Monitoring and Resource Limits
RabbitMQ nodes are limited by various resources, both physical (e.g. the amount of RAM available) as well as software (e.g. max number of file handles a process can open). It is important to evaluate resource limit configurations before going into production and continuously monitor resource usage after that.
Monitoring
Monitoring several aspects of the system, from infrastructure and kernel metrics to RabbitMQ to application-level metrics is essential. While monitoring requires an upfront investment in terms of time, it is very effective at catching issues and noticing potentially problematic trends early (or at all).
Memory
RabbitMQ uses Resource-driven alarms to throttle publishers when consumers do not keep up.
By default, RabbitMQ will not accept any new messages when it detects
that it's using more than 40% of the available memory (as reported by the OS):
vm_memory_high_watermark.relative = 0.4
. This is a safe default
and care should be taken when modifying this value, even when the
host is a dedicated RabbitMQ node.
The OS and file system use system memory to speed up operations for all system processes.
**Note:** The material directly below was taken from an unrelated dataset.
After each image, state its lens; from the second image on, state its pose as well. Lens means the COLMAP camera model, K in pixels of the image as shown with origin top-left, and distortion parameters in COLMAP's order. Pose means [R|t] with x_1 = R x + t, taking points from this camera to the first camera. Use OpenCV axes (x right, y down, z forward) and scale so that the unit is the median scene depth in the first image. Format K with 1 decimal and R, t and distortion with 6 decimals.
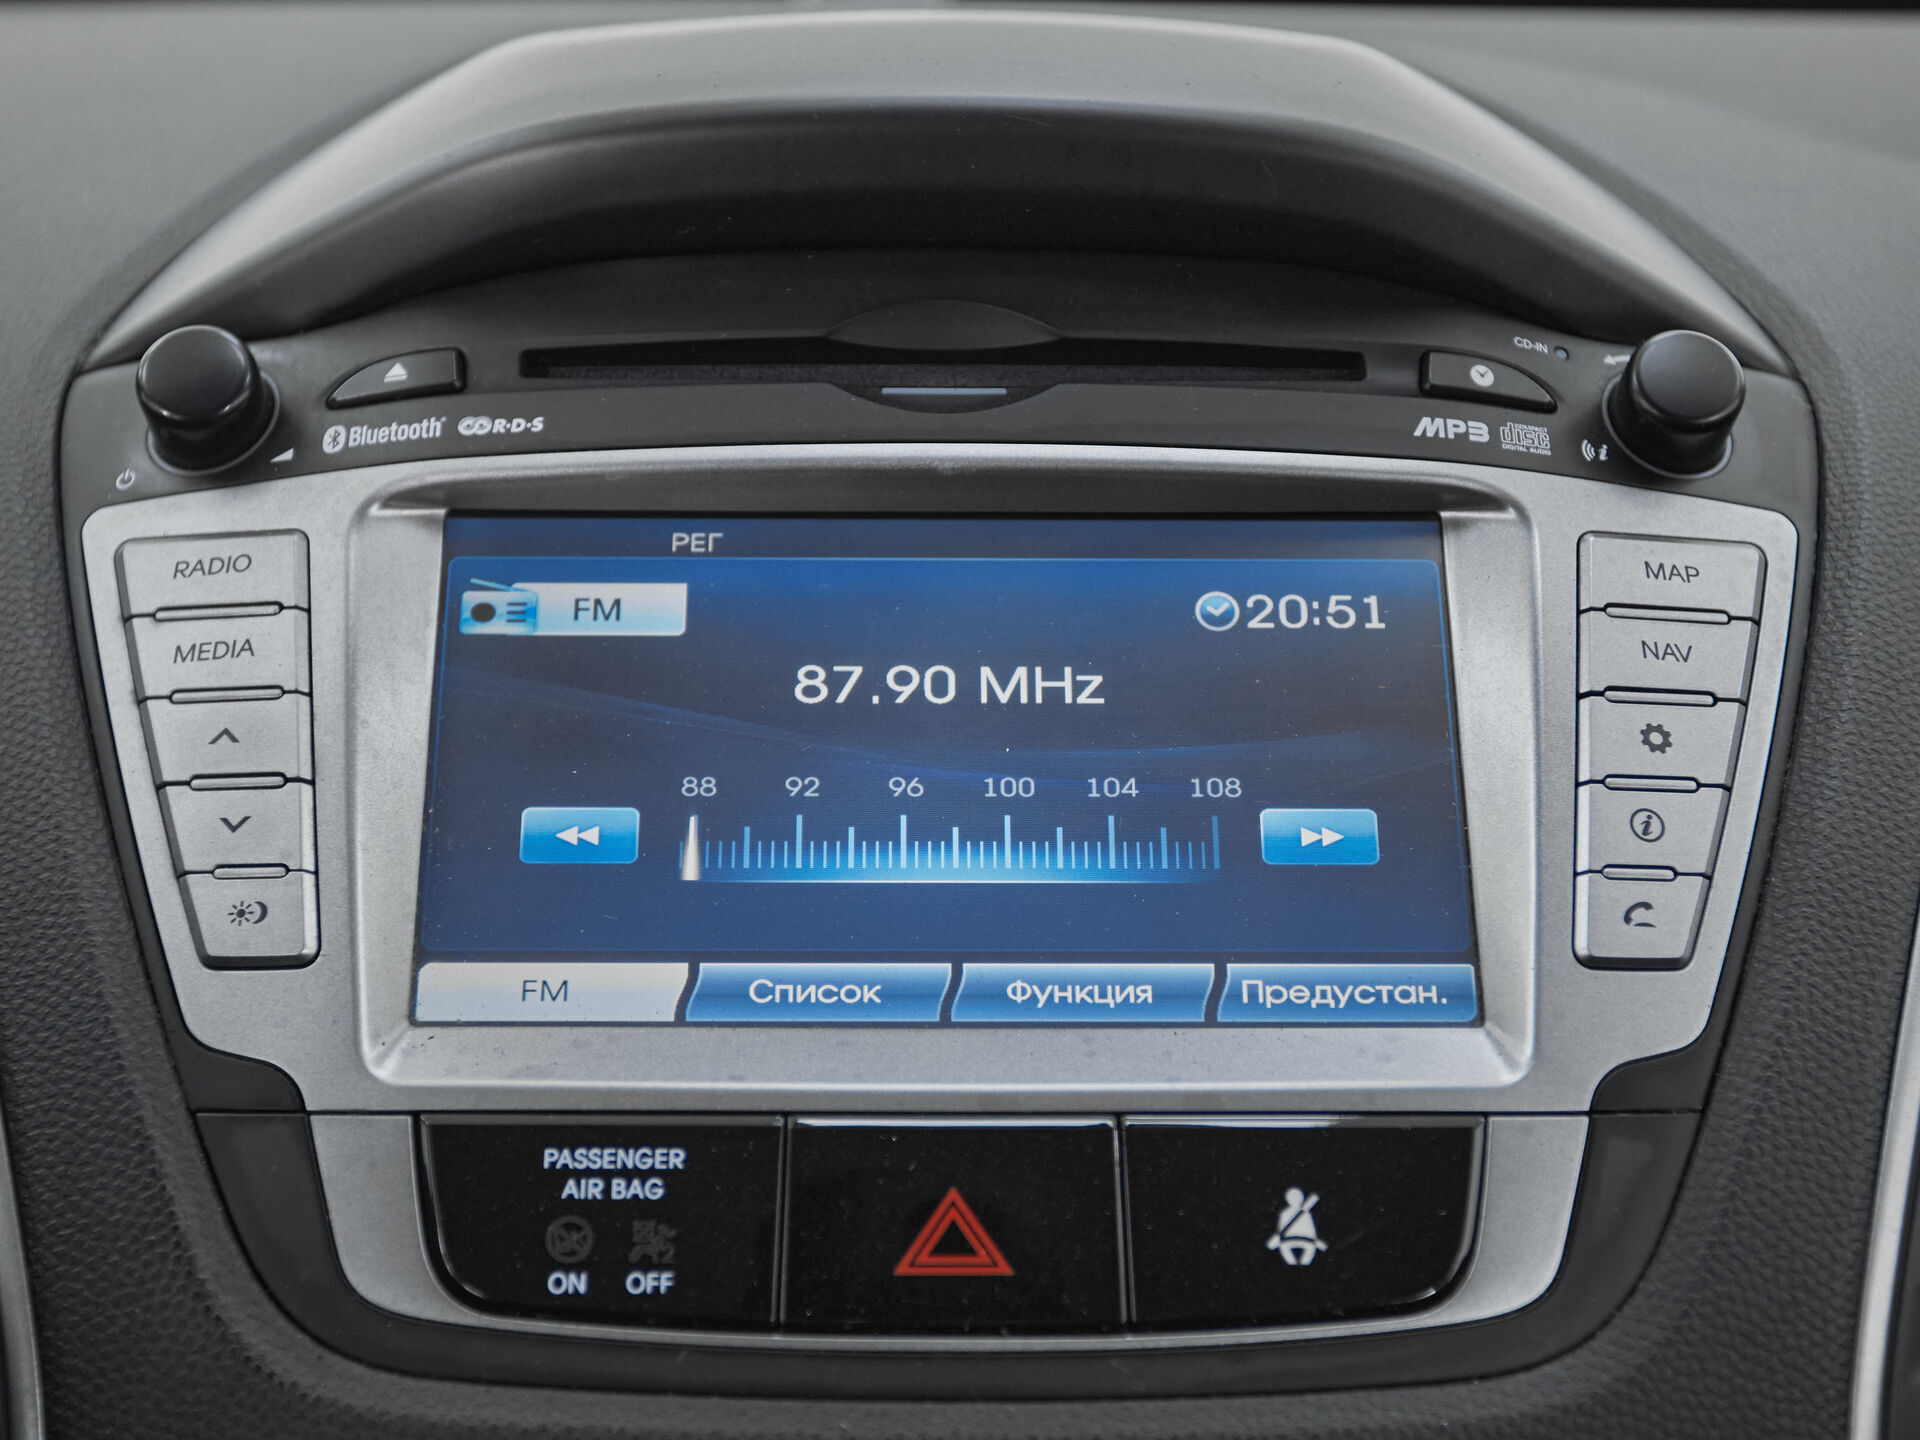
lens RADIAL K [[3193.2, 0, 911.7], [0, 3193.2, 676.2], [0, 0, 1]] dist [0.023553, 0.007267]
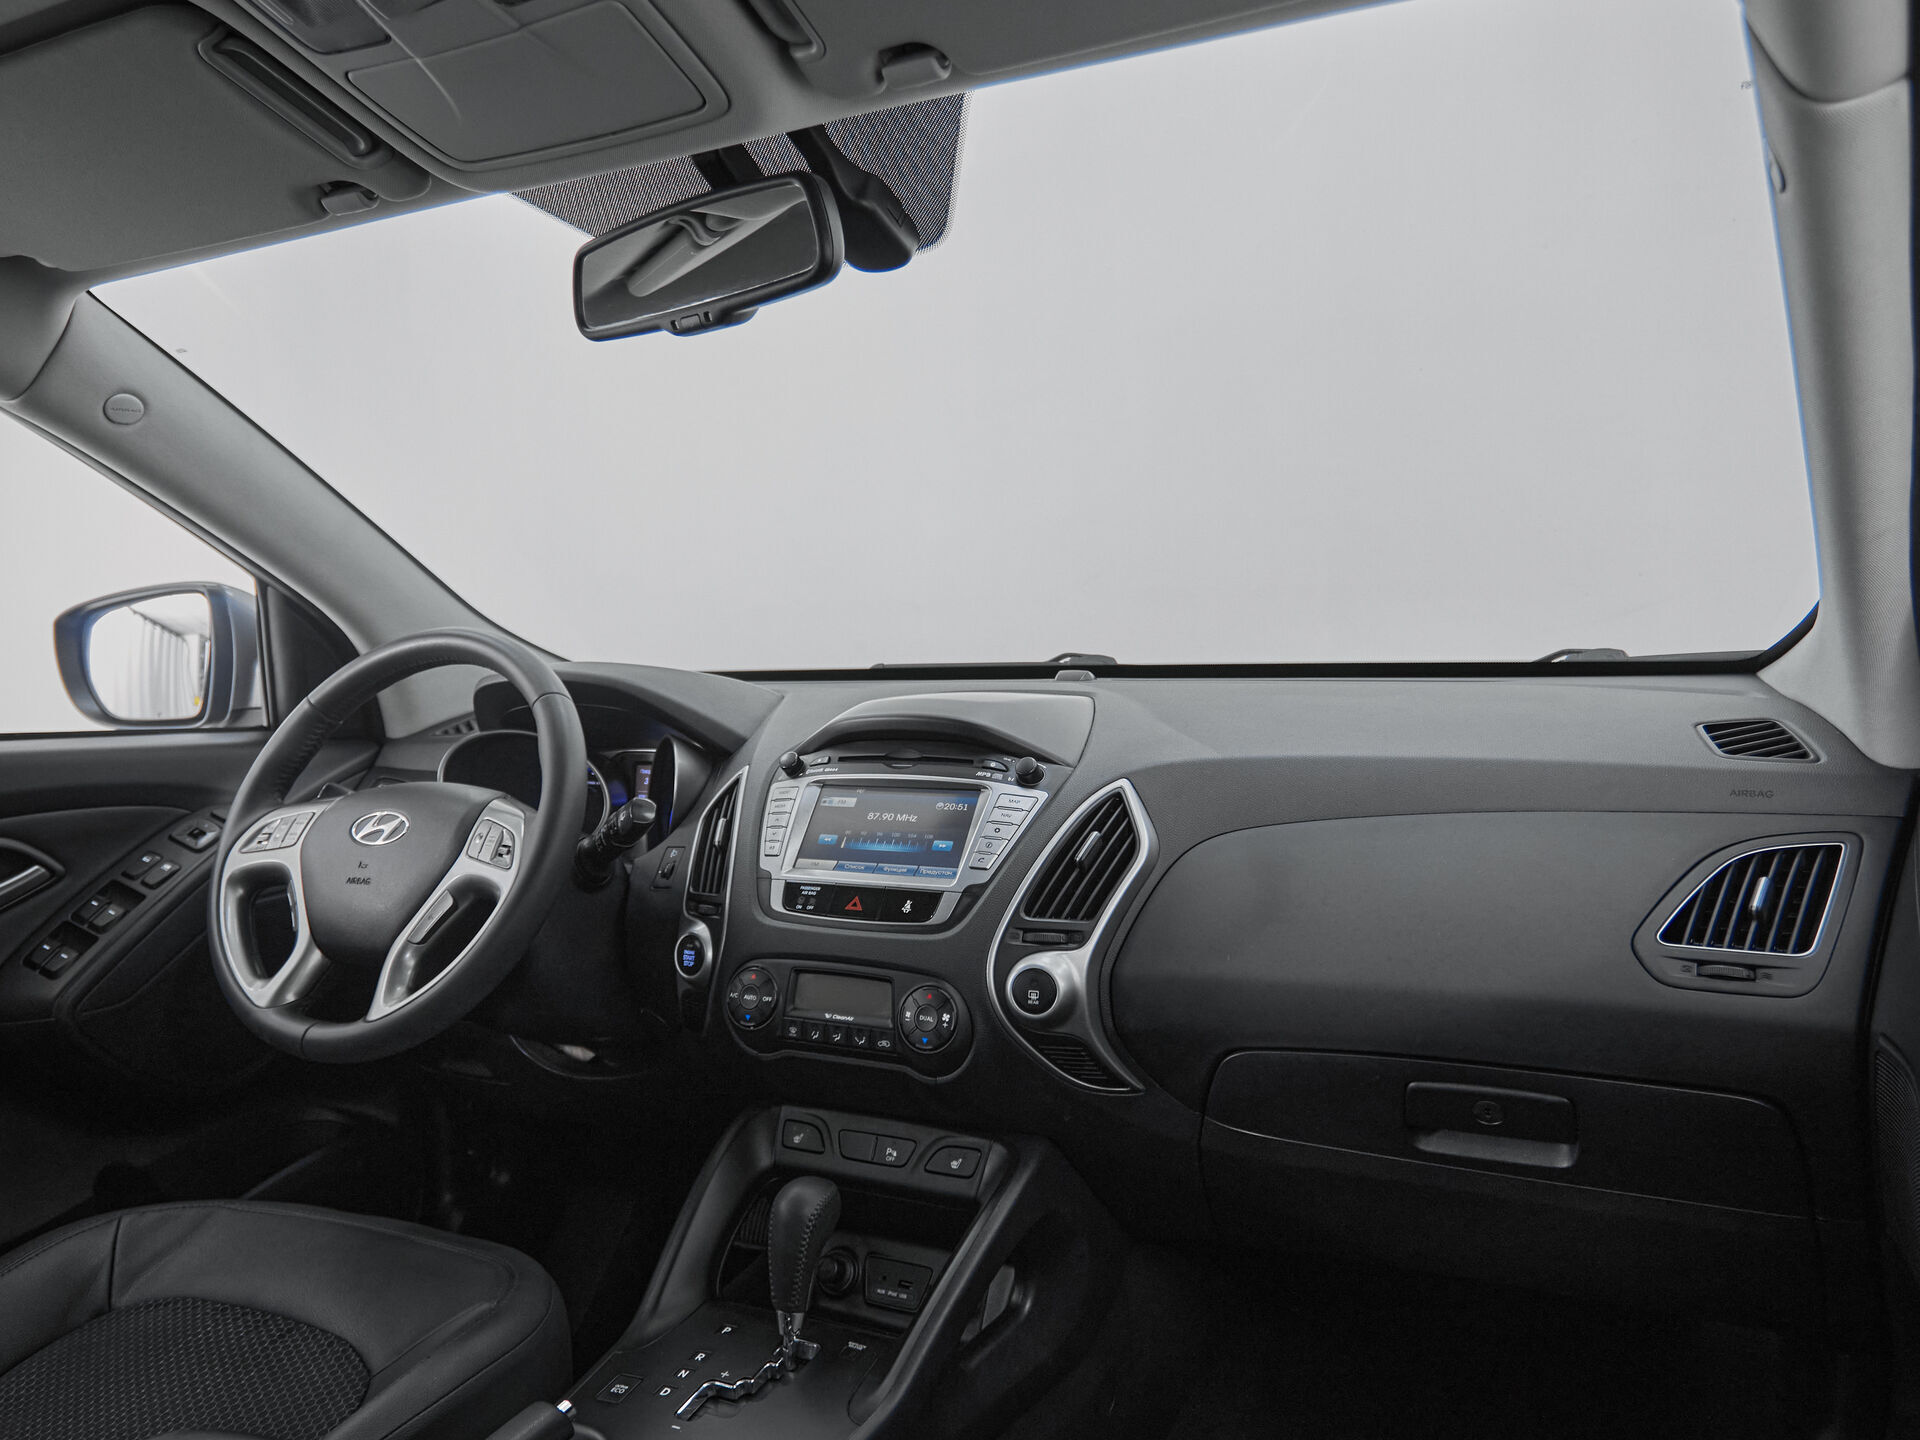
lens RADIAL K [[1302.7, 0, 965.6], [0, 1302.7, 770.9], [0, 0, 1]] dist [-0.002454, 0.000218]
pose [[0.897392, 0.019960, -0.440782, 1.246631], [-0.070768, 0.992555, -0.099131, 0.154032], [0.435522, 0.120153, 0.892123, -1.089995]]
Failing to leave enough free system memory for this purpose will have an adverse effect on system performance due to OS swapping, and can even result in RabbitMQ process termination.
A few recommendations when adjusting the default
vm_memory_high_watermark
:
- Nodes hosting RabbitMQ should have at least 256 MiB of memory available at all times. Deployments that use quorum queues, Shovel and Federation may need more.
- The recommended
vm_memory_high_watermark.relative
range is0.4 to 0.7
- Values above
0.7
should be used with care and with solid memory usage and infrastructure-level monitoring in place. The OS and file system must be left with at least 30% of the memory, otherwise performance may degrade severely due to paging.
These are some very broad-stroked guidelines. As with every tuning scenario, monitoring, benchmarking and measuring are required to find the best setting for the environment and workload.
Learn more about RabbitMQ and system memory in a separate guide.
Disk Space
The current 50MB disk_free_limit
default works very well for
development and tutorials.
Production deployments require a much greater safety margin.
Insufficient disk space will lead to node failures and may result in data loss
as all disk writes will fail.
Why is the default 50MB then? Development
environments sometimes use really small partitions to host
/var/lib
, for example, which means nodes go
into resource alarm state right after booting. The very low
default ensures that RabbitMQ works out of the box for
everyone. As for production deployments, we recommend the
following:
The minimum recommended free disk space low watermark value is about the same as the high memory watermark. For example, on a node configured to have its memory watermark of 4GB,
disk_free_limit.absolute = 4G
would be a recommended minimum.In the example above, if available disk space drops below 4GB, all publishers will be blocked and no new messages will be accepted. Queues will need to be drained by consumers before publishing will be allowed to resume.
Continuing with the example above,
disk_free_limit.absolute = 6G
is a safer value.If RabbitMQ needs to flush to disk up to its high memory watermark worth of data, as can sometimes be the case during shutdown, there will be sufficient disk space available for RabbitMQ to start again in all but the most pessimistic scenarios. 6GB
Continuing with the example above,
disk_free_limit.absolute = 8G
is the safest value to use.It should be enough disk space for the most pessimistic scenario where a node first has to move up its high memory watermark worth of data (so, about 4 GiB) to disk, and then perform an on disk data operation that could temporarily nearly double the amount of disk space used.